- [ASSIGNMENT]
Give the text lines of every row below as a JSON list of strings, one string per line, with blank lines left out. Leave the pictures out of the answer.

- [EXTRACTED ENTRIES]
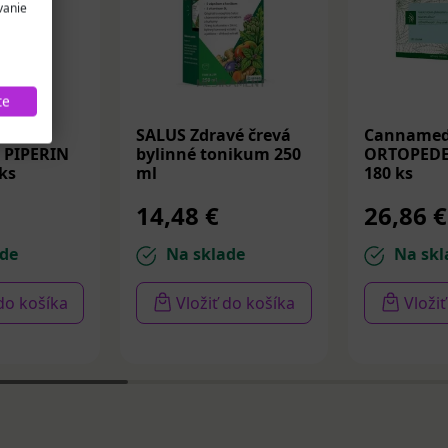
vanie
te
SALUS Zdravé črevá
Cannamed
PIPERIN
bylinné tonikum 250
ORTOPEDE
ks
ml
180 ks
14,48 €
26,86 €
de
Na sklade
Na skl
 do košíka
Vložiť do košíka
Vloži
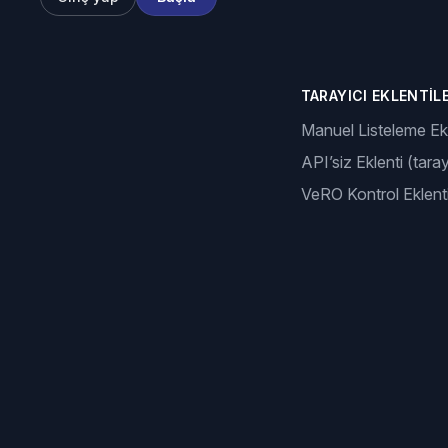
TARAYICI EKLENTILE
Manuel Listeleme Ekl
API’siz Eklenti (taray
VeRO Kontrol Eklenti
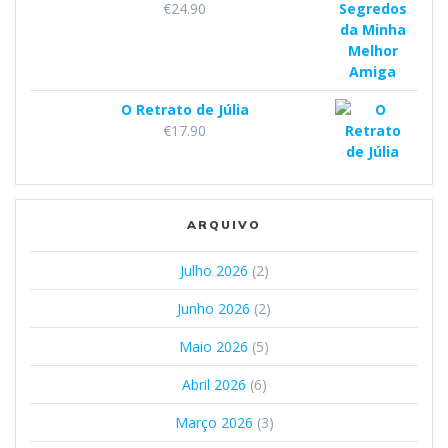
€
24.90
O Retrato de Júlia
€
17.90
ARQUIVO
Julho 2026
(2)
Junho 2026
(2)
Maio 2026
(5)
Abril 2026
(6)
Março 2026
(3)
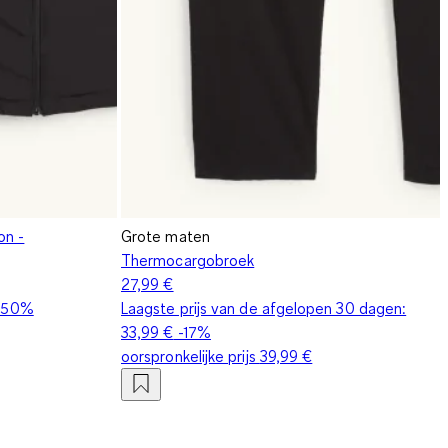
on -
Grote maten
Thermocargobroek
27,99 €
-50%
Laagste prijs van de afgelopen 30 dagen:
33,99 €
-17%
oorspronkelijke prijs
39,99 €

- [RESPONSE AREA]
[
  "vanie",
  "te",
  "SALUS Zdravé črevá",
  "Cannamed",
  "PIPERIN",
  "bylinné tonikum 250",
  "ORTOPEDE",
  "ks",
  "ml",
  "180 ks",
  "14,48 €",
  "26,86 €",
  "de",
  "Na sklade",
  "Na skl",
  " do košíka",
  "Vložiť do košíka",
  "Vloži",
  "TARAYICI EKLENTILE",
  "Manuel Listeleme Ekl",
  "API’siz Eklenti (taray",
  "VeRO Kontrol Eklenti",
  "€",
  "24.90",
  "O Retrato de Júlia",
  "€",
  "17.90",
  "ARQUIVO",
  "Julho 2026",
  "(2)",
  "Junho 2026",
  "(2)",
  "Maio 2026",
  "(5)",
  "Abril 2026",
  "(6)",
  "Março 2026",
  "(3)",
  "on -",
  "Grote maten",
  "Thermocargobroek",
  "27,99 €",
  "-50%",
  "Laagste prijs van de afgelopen 30 dagen:",
  "33,99 €",
  "-17%",
  "oorspronkelijke prijs",
  "39,99 €"
]